Available data Start Marker

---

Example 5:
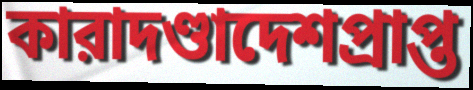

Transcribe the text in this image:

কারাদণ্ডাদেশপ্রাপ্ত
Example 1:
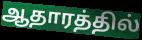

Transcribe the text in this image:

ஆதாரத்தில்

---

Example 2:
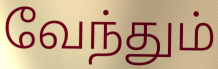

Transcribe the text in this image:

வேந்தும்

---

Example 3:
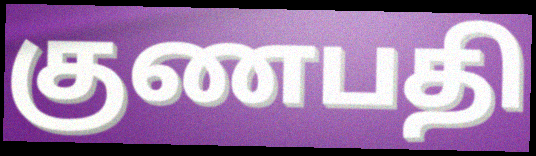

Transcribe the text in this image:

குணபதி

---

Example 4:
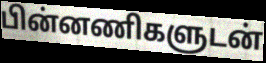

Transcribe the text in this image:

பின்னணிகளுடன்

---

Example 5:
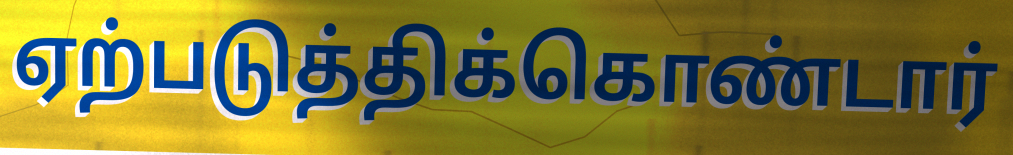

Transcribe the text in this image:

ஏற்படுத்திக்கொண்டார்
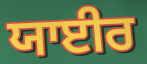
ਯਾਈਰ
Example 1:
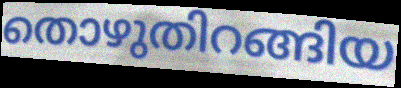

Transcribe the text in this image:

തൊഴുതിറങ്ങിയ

Available data End Marker

* Work task:
Restate the entries above word for word, minus the pictures.

* Expected answer:
---

Example 5:

Transcribe the text in this image:

কারাদণ্ডাদেশপ্রাপ্ত
Example 1:

Transcribe the text in this image:

ஆதாரத்தில்

---

Example 2:

Transcribe the text in this image:

வேந்தும்

---

Example 3:

Transcribe the text in this image:

குணபதி

---

Example 4:

Transcribe the text in this image:

பின்னணிகளுடன்

---

Example 5:

Transcribe the text in this image:

ஏற்படுத்திக்கொண்டார்
ਯਾਈਰ
Example 1:

Transcribe the text in this image:

തൊഴുതിറങ്ങിയ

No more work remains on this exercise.